ただし其処まで極めていれば魔術師としては歴史に名を刻むレベルだし「大魔術師」の称号すら与えられる。
……あー、過去の歴史を紐解いても数人しかいないらしいけど。
だからまぁそんな人間は居ないと思ってて良いと思う。
「ワタクシがあのスキルを習得する際のあれが【構築式】であり、その後お父様達が手を加え試したモノが【魔法陣】と言う事ですね? 完成した魔法ではないから【詠唱】も【発動呪文】も必要としなかったという事になったのですか?」
「……お前のあれは【魔法陣】と呼べるレベルだった。それにあれは魔法では無くスキルを習得するために必要な修練の工程に分類されるのだろう。だから【詠唱】も【発動呪文】も必要としなかった。

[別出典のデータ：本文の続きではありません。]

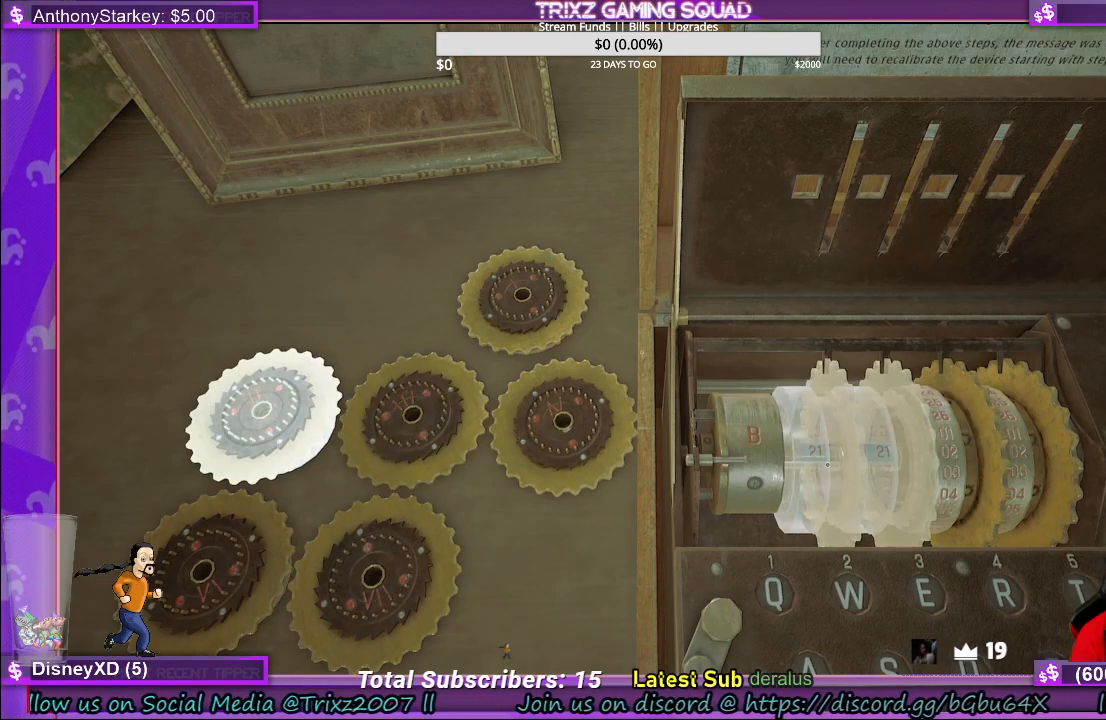
{"keys": [], "mouse": [], "events": []}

……そうだとしても規格外ではあるが」
「スキルを習得するために必要な修練の工程、とはどういった意味ですか?」
「魔法の説明からは外れるが、魔法についての基礎の説明は終わった所であるし、次はスキルについて説明するか」
【スキル】とは【魔法】とは違う能力の総称である。
此等を産まれた時から習得している場合を先天的スキルと呼び、後に修練の工程と条件を満たす事により習得する場合を後天的スキルと呼ぶ。
ただ此等の分類は便宜上付けただけであり、先天的でしか習得出来ないスキルは今の所存在していないし、ただ論文などを書く際の紙面上の定義の言葉でしかない。

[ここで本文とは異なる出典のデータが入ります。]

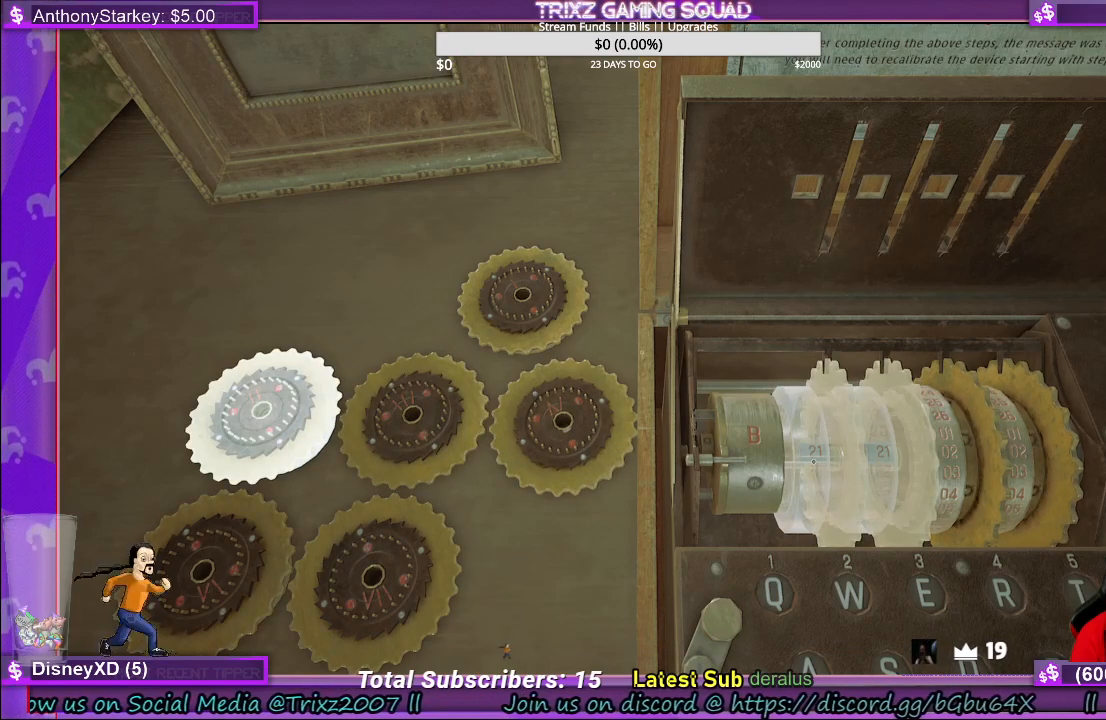
{"keys": [], "mouse": [], "events": []}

スキルは一度習得してしまえば発動に魔力を殆ど必要としないし、極めれば全く魔力を必要としなくなる。
又最初から魔力を全く必要としないスキルも存在している。
先天的に習得している場合は何も問題は無い。
【魔力属性検査】を経て【ステータス】を見た時に自らのスキルを認識するだけだ。
しかし後天的な場合はそうはいかない。
後天的にスキルを習得する場合“条件”と“修練”を必要とする。
条件は千差万別である。
魔力量の場合もあるし、ある特定の土地でしか習得出来ない場合もあった。
この系統のスキルの条件はこうである、と言った分類すら出来ない状態である。
修練は習得するために必要な工程の事である。
例えば【カマイタチ】というスキルが存在したとする。
このスキルを習得するための条件は「剣を扱える事」だ。
そして修練の工程は「素振りを千回以上行う事」である。
此等を行った時希に【カマイタチ】というスキルを習得する事が出来る。
此処で注意しなければいけないのは、「素振り千回以上」を行えば絶対にスキルが習得出来る訳では無いと言う所だ。

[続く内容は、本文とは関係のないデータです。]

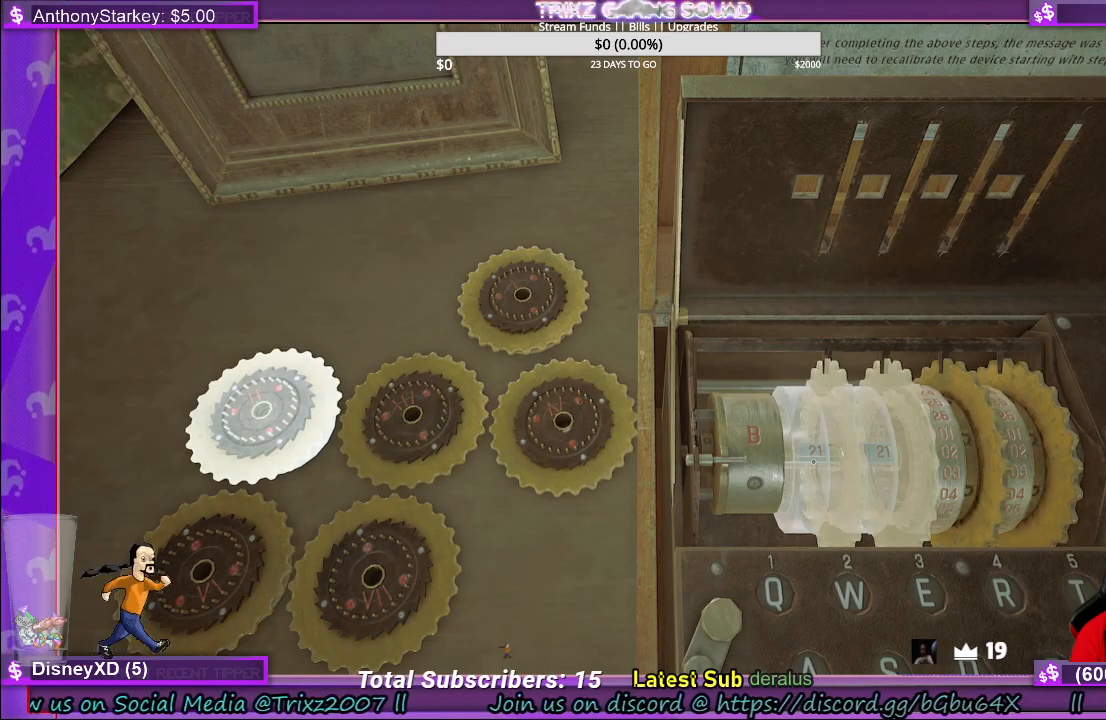
{"keys": [], "mouse": [], "events": [[167, "mouse_left", "down"], [350, "mouse_left", "up"]]}
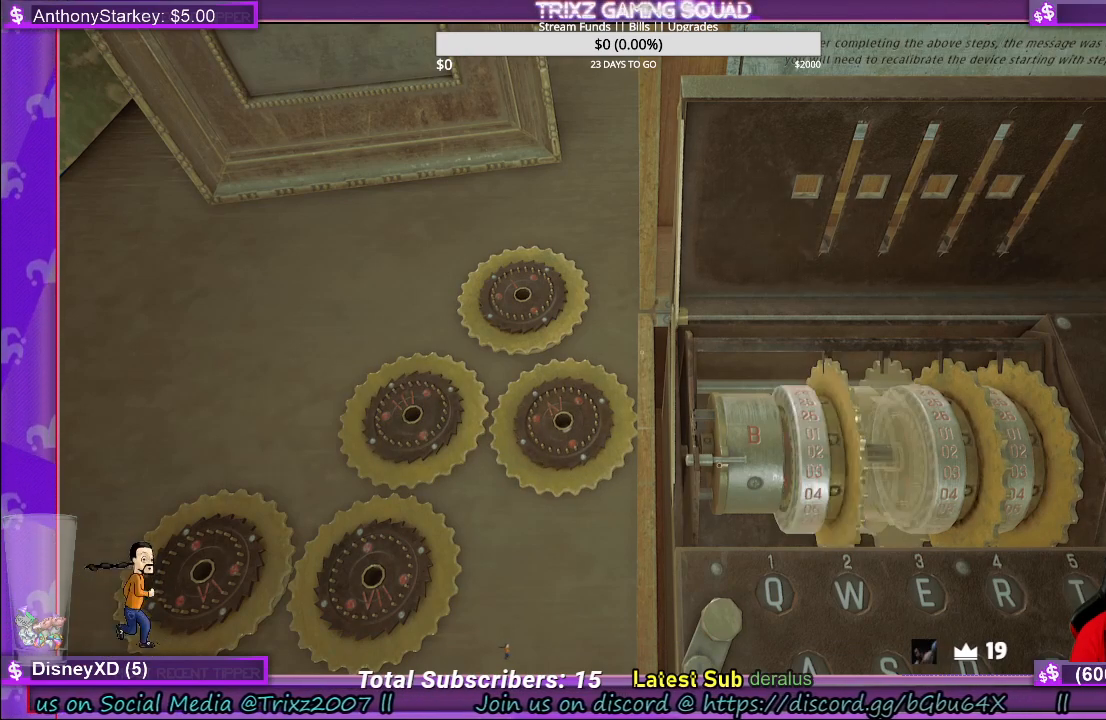
{"keys": [], "mouse": [], "events": []}
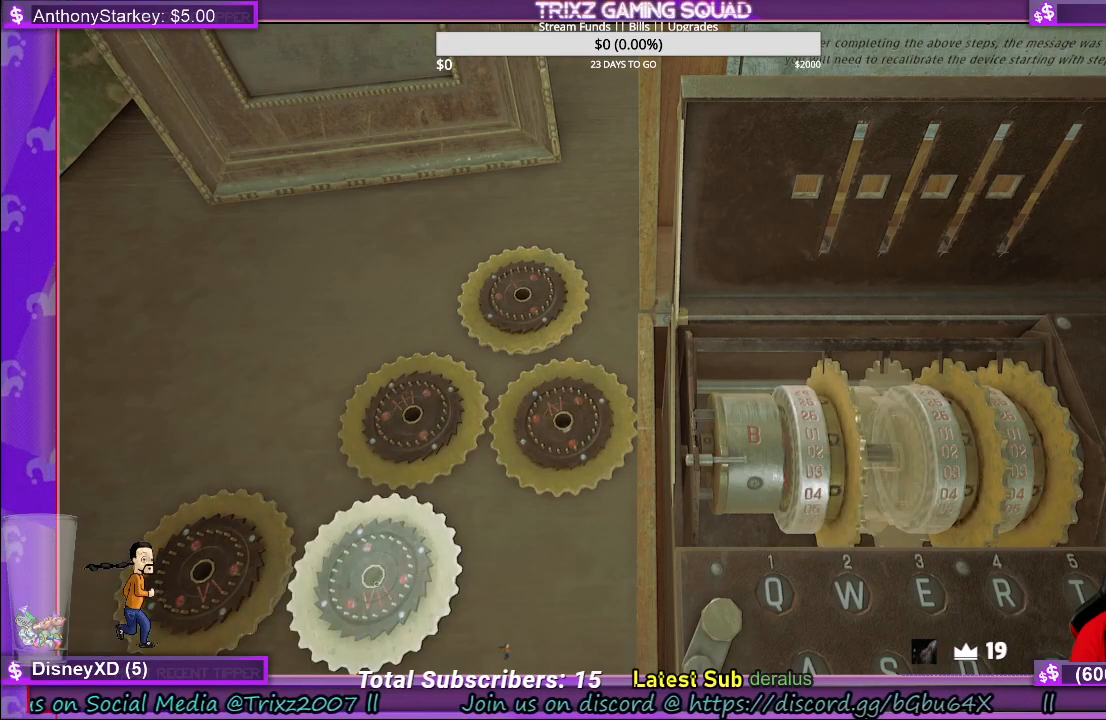
{"keys": [], "mouse": [], "events": []}
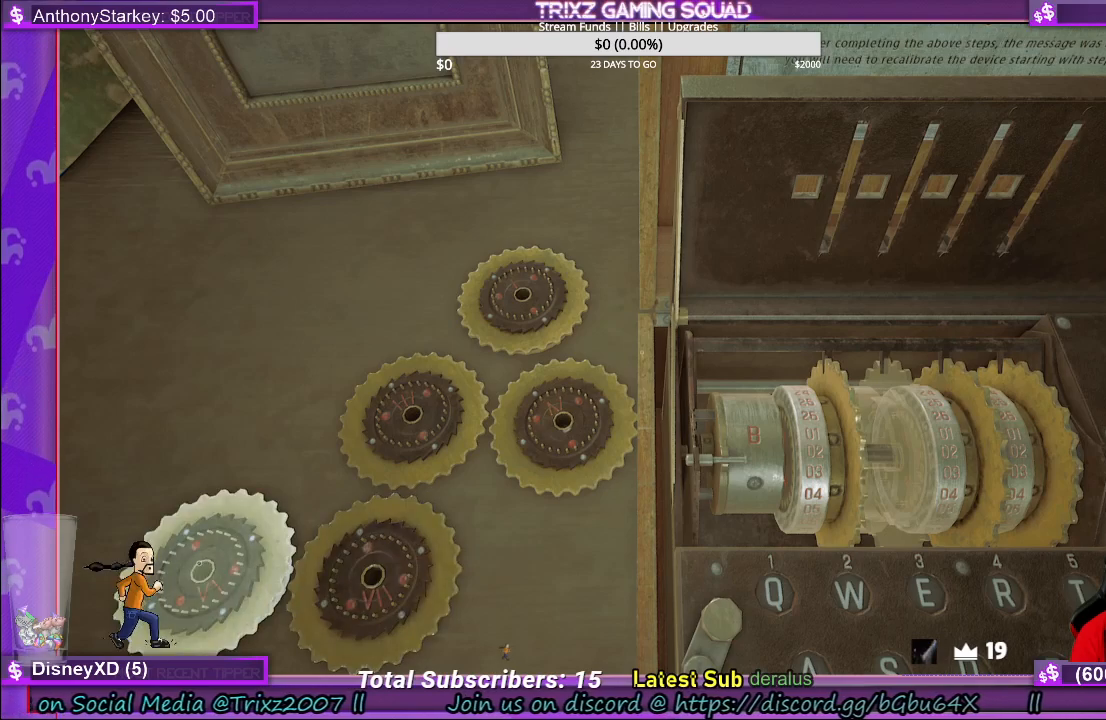
{"keys": [], "mouse": [], "events": []}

ある人は「千回」丁度で習得出来たが、ある人は「五千回」やっても習得出来ない……なんて事が普通に起こりうる。
結局スキル習得に絶対は存在しないのだ。
「若しかしたら習得に必要な“条件”には細かい定義が存在しているのかもしれないが、今の研究では未だ解明されていない。故に現状ではスキル習得は運任せという事になっている」
「何千回の素振りが空振りかもしれないなんて、悲惨ですわね」
「そうだろうな。だが仕方あるまい。良くある一例だと言われるだけだ」
「……努力だけで無く運も必要とはスキル習得とは過酷ですわね」
「そして、そんな運を勝ち取ったのがお前という事だ。特に【精霊眼】は“条件”も“必要な修練の工程”も解明されていないレアと呼ばれるスキルの一つだ。基本的に先天的なスキル保持者しか見つかっていない」
先生の説明に背筋に冷たいモノが走った気がした。
産まれた時から持ち得た場合以外殆ど見つかっていない【精霊眼】というスキル
あれは酷く使い勝手の良さそうなスキルだった。
【精霊】を目に映し、極める事で相手の魔法を見破る事も可能とするかも知れないスキルは多くの人間が欲しがるだろう……どんな手段をとったとしても。
「そ、れは……」
息が詰まる感覚に襲われる。
私はもしかして楽観的に考えすぎていたのだろうか?
もしも……もしも、私が気軽に【精霊眼】を習得したなんて吹聴したら?
私からどんな手段を使っても“修練の工程”を聞き出そうとする人間が現れても可笑しくは無い。
そんな人間が暴力的な方法をとらないなんて保証は無いし、私が試した方法を試して習得出来ないから、と諦めるのだろうか?
「(きっとそんな人は諦めない。だって既に公爵家の人間に強制的に情報を引き出すなんて罪を犯しているのだから)」
罪を犯してまで習得しようとしたのに、結果として習得出来ませんでした、で納得するはずがない。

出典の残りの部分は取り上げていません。